When I asked “where do you draw the line,” I really was asking; I had no idea for an answer. But something like an answer came a couple of days later at the laundromat when I overheard a conversation between two strangers who had been chatting for a while before I’d arrived. One was a man, probably in his fifties. He was bitter – so bitter it was visceral. He spat out his words. “I could get a job tomorrow,” he said, “But ten, twelve bucks an hour. What’s the point?” He was lured to Alberta by “streets paved with gold” oil wealth, but things, it seemed, had not panned out for him. I expect this was one of many things in his life that had not gone for him as he’d hoped.

“I’m going to smack you,” teased the woman he was speaking to. Her speech was halting, her tongue thick, betraying what I’m guessing would be mild Down Syndrome. “At my job I make $9.50 an hour. Before I moved here, my job paid $6.50 an hour.” You put the pieces together. This woman, probably in her sixties, makes minimum wage, and probably hasn’t had an easy life, materially speaking. It was clear, though, that she was nowhere near as impoverished as the man.

“I’ve only known you an hour, and that’s the second time you’ve threatened to smack me,” the man joked. He missed the undertone in her voice – an indignation that did not match her smile. He missed her message, which was not at all lost on me: “Get over yourself. The world does not owe you. The world does not owe me.” As the man prepared to leave and slung his canvas bag over his shoulder, the woman wished him luck with his job search. “You’ve got such a positive attitude.” She was being ironic.

I’ve seen her around the laundromat before. She is warm. She smiles often. She is friendly. And if she is a little bit “slow” intellectually, she sure wasn’t “slow” about reading the heart of a man who, like me of late, was feeling Ungrateful.

The third “event” happened at the laundromat right after the woman left. I popped on a podcast: the Thanksgiving edition of TV Ontario’s current affairs show, The Agenda. It was an interview with Canadian novelist David Gilmour, followed by a panel of sundry intellectual/religious/philosophical types discussing – you guessed it – gratitude. It was great fun listening to Gilmour; he’s the sort of rogue-who-knows-he’s-a-rogue that you admire for his honesty, but are appalled by at the same time. He said this: It isn’t difficult to find happiness, but it is difficult not to screw it up once you’ve found it by getting greedy, by getting restless, by seeking “more.”

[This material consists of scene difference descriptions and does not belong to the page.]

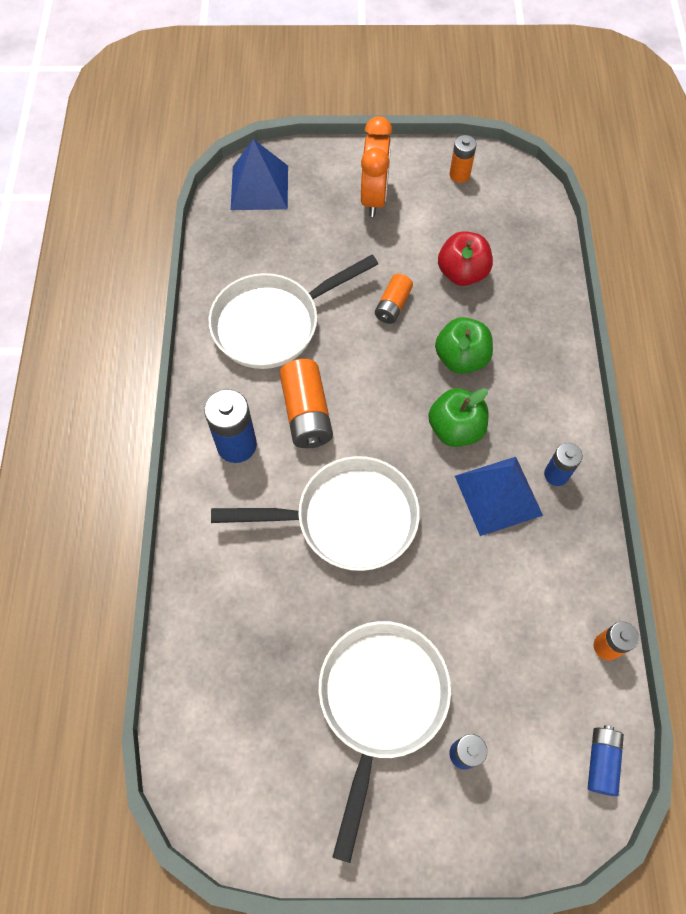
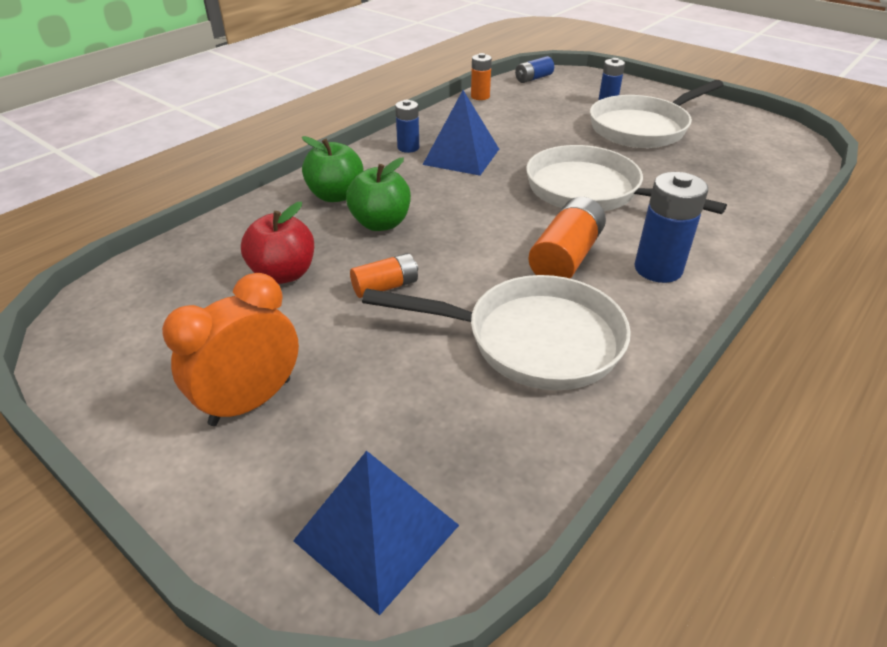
camera: 140 degrees left, 25 degrees down
green apple [428,388,488,447] -> green apple moved to [302,136,364,202]
orange battery [450,135,477,183] -> none

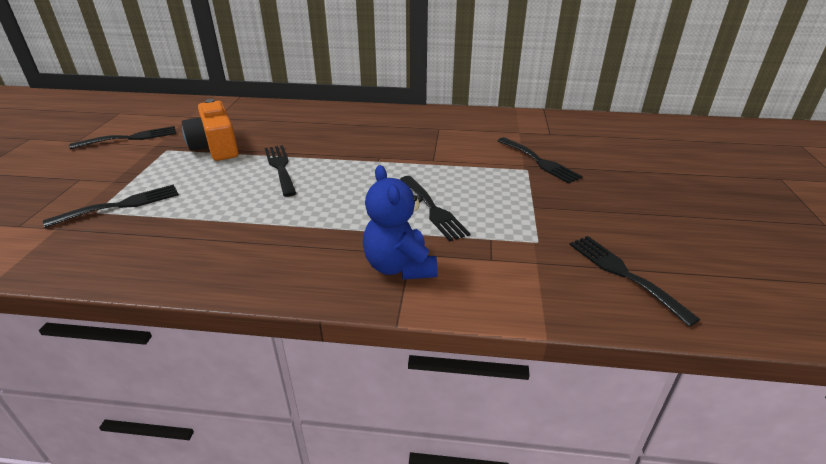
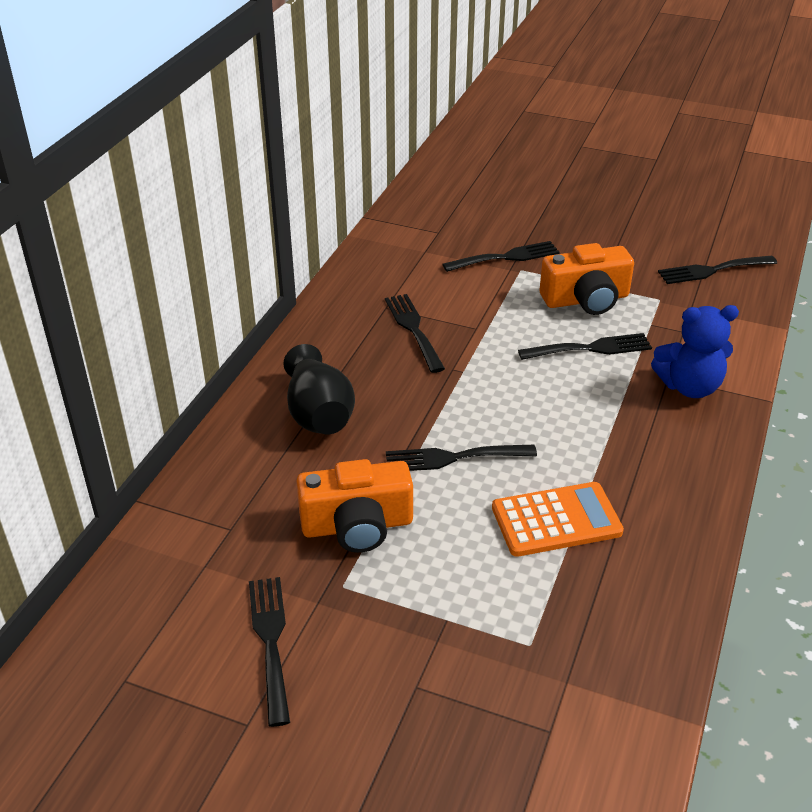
camera: 75 degrees left, 5 degrees up
black fork [43,185,179,228] -> black fork moved to [385,294,445,373]
none -> black vase [283,344,355,434]
none -> orange calculator [492,482,624,557]
none -> orange camera [540,243,634,315]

As Gilmour I think quite rightly pointed out, the drive, the hunger for “more” is part of what makes us human; it is built into us. It is the quest for “more” that makes us creative, innovative, and hopeful. If there is no craving, no hunger, we die. But if there is too much craving, we suffer all the follies of excess and ingratitude. We lack resilience and perspective. Instead of growing from our disappointments we are, like the like the angry man in the laundromat, scarred by them.

After listening to the Gilmour interview, I stood gazing out the window, folding  the last of my warm laundry and pulling these threads of my day together. I was amazed that my question of how to strike a balance between ambition and gratitude had been met with timely wisdom from such unexpected places. Serendipity is awesome.

I do struggle with gratitude and humility sometimes; I expect we all do. But I know that these are things that I value, and that day I was reminded that even if you start wandering off track a bit, you can still find your way back to the stuff you care about. You can seek “more” with roots set firmly in active thanks for what’s great in your life, right here, right now.


1 Comment

  1. I had a similar experience once. My marriage had just fallen apart, and I was recovering very slowly from a car accident, experiencing intense back pain, and not sure how complete my recovery would ever be. I was beginning to fear for my future and feel sorry for myself. Then I had a visit from a friend who was battling cancer. She announced that she was stopping her treatments and would likely only have a few months to live. She then expressed how very thankful she was that she had these final few months to say good-bye to her loved ones. She died two months later, and I eventually recovered pretty much completely, with a greater appreciation for all that I have.